Work to be completed |
Nothing but an exact copy of the data should be given.

Dataset entries:
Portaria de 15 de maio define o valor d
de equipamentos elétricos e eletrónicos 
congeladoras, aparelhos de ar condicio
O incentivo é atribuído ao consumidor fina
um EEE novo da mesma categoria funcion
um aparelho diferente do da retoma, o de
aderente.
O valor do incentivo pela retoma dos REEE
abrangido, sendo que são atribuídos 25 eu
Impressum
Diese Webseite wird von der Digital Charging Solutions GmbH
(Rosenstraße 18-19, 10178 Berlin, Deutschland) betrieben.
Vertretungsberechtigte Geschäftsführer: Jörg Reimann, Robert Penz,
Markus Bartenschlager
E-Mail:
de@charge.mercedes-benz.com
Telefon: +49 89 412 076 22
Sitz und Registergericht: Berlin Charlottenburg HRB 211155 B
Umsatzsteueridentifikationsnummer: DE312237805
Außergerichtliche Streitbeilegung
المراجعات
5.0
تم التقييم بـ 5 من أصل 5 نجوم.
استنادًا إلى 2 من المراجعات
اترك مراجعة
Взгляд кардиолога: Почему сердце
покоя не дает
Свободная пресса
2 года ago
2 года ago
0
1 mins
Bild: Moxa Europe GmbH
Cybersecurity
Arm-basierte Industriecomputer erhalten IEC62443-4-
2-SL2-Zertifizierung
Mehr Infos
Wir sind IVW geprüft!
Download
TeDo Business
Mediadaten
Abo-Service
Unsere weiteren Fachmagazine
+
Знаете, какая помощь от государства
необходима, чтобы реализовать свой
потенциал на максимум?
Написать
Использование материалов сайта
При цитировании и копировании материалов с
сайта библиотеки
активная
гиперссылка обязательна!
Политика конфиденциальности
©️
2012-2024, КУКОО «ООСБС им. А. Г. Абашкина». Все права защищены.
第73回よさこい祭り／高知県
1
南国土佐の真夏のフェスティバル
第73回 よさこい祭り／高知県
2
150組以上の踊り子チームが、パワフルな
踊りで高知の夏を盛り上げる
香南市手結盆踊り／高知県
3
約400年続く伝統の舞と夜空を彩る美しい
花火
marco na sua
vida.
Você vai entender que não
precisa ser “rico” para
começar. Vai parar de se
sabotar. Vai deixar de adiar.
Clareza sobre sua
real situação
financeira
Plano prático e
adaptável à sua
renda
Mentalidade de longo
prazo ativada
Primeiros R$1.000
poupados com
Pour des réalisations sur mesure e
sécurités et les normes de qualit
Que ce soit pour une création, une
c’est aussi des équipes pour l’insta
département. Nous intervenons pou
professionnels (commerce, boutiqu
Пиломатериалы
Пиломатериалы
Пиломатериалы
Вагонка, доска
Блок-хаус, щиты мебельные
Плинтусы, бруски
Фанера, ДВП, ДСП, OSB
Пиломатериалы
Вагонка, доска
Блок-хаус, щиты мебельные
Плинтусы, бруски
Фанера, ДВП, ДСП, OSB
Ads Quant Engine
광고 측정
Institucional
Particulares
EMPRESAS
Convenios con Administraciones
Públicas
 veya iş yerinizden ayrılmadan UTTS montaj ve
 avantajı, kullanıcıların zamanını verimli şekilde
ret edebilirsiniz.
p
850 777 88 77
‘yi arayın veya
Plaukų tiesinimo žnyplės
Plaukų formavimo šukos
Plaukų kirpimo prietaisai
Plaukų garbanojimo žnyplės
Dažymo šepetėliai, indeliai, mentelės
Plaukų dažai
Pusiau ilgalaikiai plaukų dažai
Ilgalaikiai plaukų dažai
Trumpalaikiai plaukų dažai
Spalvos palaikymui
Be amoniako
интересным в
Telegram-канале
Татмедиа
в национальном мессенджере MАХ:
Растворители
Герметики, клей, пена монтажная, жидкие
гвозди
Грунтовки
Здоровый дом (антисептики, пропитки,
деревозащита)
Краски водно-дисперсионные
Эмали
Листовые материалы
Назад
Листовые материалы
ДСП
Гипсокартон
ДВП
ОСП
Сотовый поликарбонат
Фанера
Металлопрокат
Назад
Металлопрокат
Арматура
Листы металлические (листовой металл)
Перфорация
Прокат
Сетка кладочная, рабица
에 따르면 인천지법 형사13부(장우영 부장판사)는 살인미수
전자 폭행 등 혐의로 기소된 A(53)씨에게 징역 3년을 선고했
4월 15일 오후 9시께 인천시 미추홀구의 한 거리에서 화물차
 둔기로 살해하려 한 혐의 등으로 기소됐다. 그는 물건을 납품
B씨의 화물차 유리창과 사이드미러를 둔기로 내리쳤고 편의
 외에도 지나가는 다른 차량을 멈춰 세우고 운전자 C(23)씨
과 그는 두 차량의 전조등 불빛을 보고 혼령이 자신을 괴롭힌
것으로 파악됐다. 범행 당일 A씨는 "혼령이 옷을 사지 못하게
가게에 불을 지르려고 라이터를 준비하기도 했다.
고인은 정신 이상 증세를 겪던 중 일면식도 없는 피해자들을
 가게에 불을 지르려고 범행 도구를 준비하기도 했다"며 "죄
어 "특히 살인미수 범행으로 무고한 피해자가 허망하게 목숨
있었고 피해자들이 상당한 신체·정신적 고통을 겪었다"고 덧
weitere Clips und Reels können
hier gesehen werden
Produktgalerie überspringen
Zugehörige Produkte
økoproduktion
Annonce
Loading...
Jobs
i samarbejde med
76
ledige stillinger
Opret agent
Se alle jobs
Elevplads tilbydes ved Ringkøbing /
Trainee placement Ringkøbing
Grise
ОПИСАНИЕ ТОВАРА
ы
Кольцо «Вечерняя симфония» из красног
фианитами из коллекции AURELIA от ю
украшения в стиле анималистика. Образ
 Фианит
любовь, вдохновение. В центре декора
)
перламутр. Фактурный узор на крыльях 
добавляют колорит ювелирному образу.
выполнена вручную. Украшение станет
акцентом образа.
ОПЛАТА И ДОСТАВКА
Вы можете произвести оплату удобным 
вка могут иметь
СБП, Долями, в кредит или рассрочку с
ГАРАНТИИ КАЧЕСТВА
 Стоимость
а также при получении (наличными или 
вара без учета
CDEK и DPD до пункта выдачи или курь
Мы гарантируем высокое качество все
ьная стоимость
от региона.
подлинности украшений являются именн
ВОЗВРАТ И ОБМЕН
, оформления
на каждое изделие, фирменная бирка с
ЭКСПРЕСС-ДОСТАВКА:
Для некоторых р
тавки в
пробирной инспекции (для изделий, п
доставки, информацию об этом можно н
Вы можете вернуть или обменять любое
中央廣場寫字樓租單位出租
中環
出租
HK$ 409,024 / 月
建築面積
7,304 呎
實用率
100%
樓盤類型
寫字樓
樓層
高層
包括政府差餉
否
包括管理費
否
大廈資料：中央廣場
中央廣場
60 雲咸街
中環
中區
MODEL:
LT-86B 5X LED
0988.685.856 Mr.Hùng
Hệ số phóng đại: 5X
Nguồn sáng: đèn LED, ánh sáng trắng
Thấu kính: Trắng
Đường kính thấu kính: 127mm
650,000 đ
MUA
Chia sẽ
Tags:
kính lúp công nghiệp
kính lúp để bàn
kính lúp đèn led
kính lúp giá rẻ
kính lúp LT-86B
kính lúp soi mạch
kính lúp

Your solution |
Portaria de 15 de maio define o valor d
de equipamentos elétricos e eletrónicos 
congeladoras, aparelhos de ar condicio
O incentivo é atribuído ao consumidor fina
um EEE novo da mesma categoria funcion
um aparelho diferente do da retoma, o de
aderente.
O valor do incentivo pela retoma dos REEE
abrangido, sendo que são atribuídos 25 eu
Impressum
Diese Webseite wird von der Digital Charging Solutions GmbH
(Rosenstraße 18-19, 10178 Berlin, Deutschland) betrieben.
Vertretungsberechtigte Geschäftsführer: Jörg Reimann, Robert Penz,
Markus Bartenschlager
E-Mail:
de@charge.mercedes-benz.com
Telefon: +49 89 412 076 22
Sitz und Registergericht: Berlin Charlottenburg HRB 211155 B
Umsatzsteueridentifikationsnummer: DE312237805
Außergerichtliche Streitbeilegung
المراجعات
5.0
تم التقييم بـ 5 من أصل 5 نجوم.
استنادًا إلى 2 من المراجعات
اترك مراجعة
Взгляд кардиолога: Почему сердце
покоя не дает
Свободная пресса
2 года ago
2 года ago
0
1 mins
Bild: Moxa Europe GmbH
Cybersecurity
Arm-basierte Industriecomputer erhalten IEC62443-4-
2-SL2-Zertifizierung
Mehr Infos
Wir sind IVW geprüft!
Download
TeDo Business
Mediadaten
Abo-Service
Unsere weiteren Fachmagazine
+
Знаете, какая помощь от государства
необходима, чтобы реализовать свой
потенциал на максимум?
Написать
Использование материалов сайта
При цитировании и копировании материалов с
сайта библиотеки
активная
гиперссылка обязательна!
Политика конфиденциальности
©️
2012-2024, КУКОО «ООСБС им. А. Г. Абашкина». Все права защищены.
第73回よさこい祭り／高知県
1
南国土佐の真夏のフェスティバル
第73回 よさこい祭り／高知県
2
150組以上の踊り子チームが、パワフルな
踊りで高知の夏を盛り上げる
香南市手結盆踊り／高知県
3
約400年続く伝統の舞と夜空を彩る美しい
花火
marco na sua
vida.
Você vai entender que não
precisa ser “rico” para
começar. Vai parar de se
sabotar. Vai deixar de adiar.
Clareza sobre sua
real situação
financeira
Plano prático e
adaptável à sua
renda
Mentalidade de longo
prazo ativada
Primeiros R$1.000
poupados com
Pour des réalisations sur mesure e
sécurités et les normes de qualit
Que ce soit pour une création, une
c’est aussi des équipes pour l’insta
département. Nous intervenons pou
professionnels (commerce, boutiqu
Пиломатериалы
Пиломатериалы
Пиломатериалы
Вагонка, доска
Блок-хаус, щиты мебельные
Плинтусы, бруски
Фанера, ДВП, ДСП, OSB
Пиломатериалы
Вагонка, доска
Блок-хаус, щиты мебельные
Плинтусы, бруски
Фанера, ДВП, ДСП, OSB
Ads Quant Engine
광고 측정
Institucional
Particulares
EMPRESAS
Convenios con Administraciones
Públicas
 veya iş yerinizden ayrılmadan UTTS montaj ve
 avantajı, kullanıcıların zamanını verimli şekilde
ret edebilirsiniz.
p
850 777 88 77
‘yi arayın veya
Plaukų tiesinimo žnyplės
Plaukų formavimo šukos
Plaukų kirpimo prietaisai
Plaukų garbanojimo žnyplės
Dažymo šepetėliai, indeliai, mentelės
Plaukų dažai
Pusiau ilgalaikiai plaukų dažai
Ilgalaikiai plaukų dažai
Trumpalaikiai plaukų dažai
Spalvos palaikymui
Be amoniako
интересным в
Telegram-канале
Татмедиа
в национальном мессенджере MАХ:
Растворители
Герметики, клей, пена монтажная, жидкие
гвозди
Грунтовки
Здоровый дом (антисептики, пропитки,
деревозащита)
Краски водно-дисперсионные
Эмали
Листовые материалы
Назад
Листовые материалы
ДСП
Гипсокартон
ДВП
ОСП
Сотовый поликарбонат
Фанера
Металлопрокат
Назад
Металлопрокат
Арматура
Листы металлические (листовой металл)
Перфорация
Прокат
Сетка кладочная, рабица
에 따르면 인천지법 형사13부(장우영 부장판사)는 살인미수
전자 폭행 등 혐의로 기소된 A(53)씨에게 징역 3년을 선고했
4월 15일 오후 9시께 인천시 미추홀구의 한 거리에서 화물차
 둔기로 살해하려 한 혐의 등으로 기소됐다. 그는 물건을 납품
B씨의 화물차 유리창과 사이드미러를 둔기로 내리쳤고 편의
 외에도 지나가는 다른 차량을 멈춰 세우고 운전자 C(23)씨
과 그는 두 차량의 전조등 불빛을 보고 혼령이 자신을 괴롭힌
것으로 파악됐다. 범행 당일 A씨는 "혼령이 옷을 사지 못하게
가게에 불을 지르려고 라이터를 준비하기도 했다.
고인은 정신 이상 증세를 겪던 중 일면식도 없는 피해자들을
 가게에 불을 지르려고 범행 도구를 준비하기도 했다"며 "죄
어 "특히 살인미수 범행으로 무고한 피해자가 허망하게 목숨
있었고 피해자들이 상당한 신체·정신적 고통을 겪었다"고 덧
weitere Clips und Reels können
hier gesehen werden
Produktgalerie überspringen
Zugehörige Produkte
økoproduktion
Annonce
Loading...
Jobs
i samarbejde med
76
ledige stillinger
Opret agent
Se alle jobs
Elevplads tilbydes ved Ringkøbing /
Trainee placement Ringkøbing
Grise
ОПИСАНИЕ ТОВАРА
ы
Кольцо «Вечерняя симфония» из красног
фианитами из коллекции AURELIA от ю
украшения в стиле анималистика. Образ
 Фианит
любовь, вдохновение. В центре декора
)
перламутр. Фактурный узор на крыльях 
добавляют колорит ювелирному образу.
выполнена вручную. Украшение станет
акцентом образа.
ОПЛАТА И ДОСТАВКА
Вы можете произвести оплату удобным 
вка могут иметь
СБП, Долями, в кредит или рассрочку с
ГАРАНТИИ КАЧЕСТВА
 Стоимость
а также при получении (наличными или 
вара без учета
CDEK и DPD до пункта выдачи или курь
Мы гарантируем высокое качество все
ьная стоимость
от региона.
подлинности украшений являются именн
ВОЗВРАТ И ОБМЕН
, оформления
на каждое изделие, фирменная бирка с
ЭКСПРЕСС-ДОСТАВКА:
Для некоторых р
тавки в
пробирной инспекции (для изделий, п
доставки, информацию об этом можно н
Вы можете вернуть или обменять любое
中央廣場寫字樓租單位出租
中環
出租
HK$ 409,024 / 月
建築面積
7,304 呎
實用率
100%
樓盤類型
寫字樓
樓層
高層
包括政府差餉
否
包括管理費
否
大廈資料：中央廣場
中央廣場
60 雲咸街
中環
中區
MODEL:
LT-86B 5X LED
0988.685.856 Mr.Hùng
Hệ số phóng đại: 5X
Nguồn sáng: đèn LED, ánh sáng trắng
Thấu kính: Trắng
Đường kính thấu kính: 127mm
650,000 đ
MUA
Chia sẽ
Tags:
kính lúp công nghiệp
kính lúp để bàn
kính lúp đèn led
kính lúp giá rẻ
kính lúp LT-86B
kính lúp soi mạch
kính lúp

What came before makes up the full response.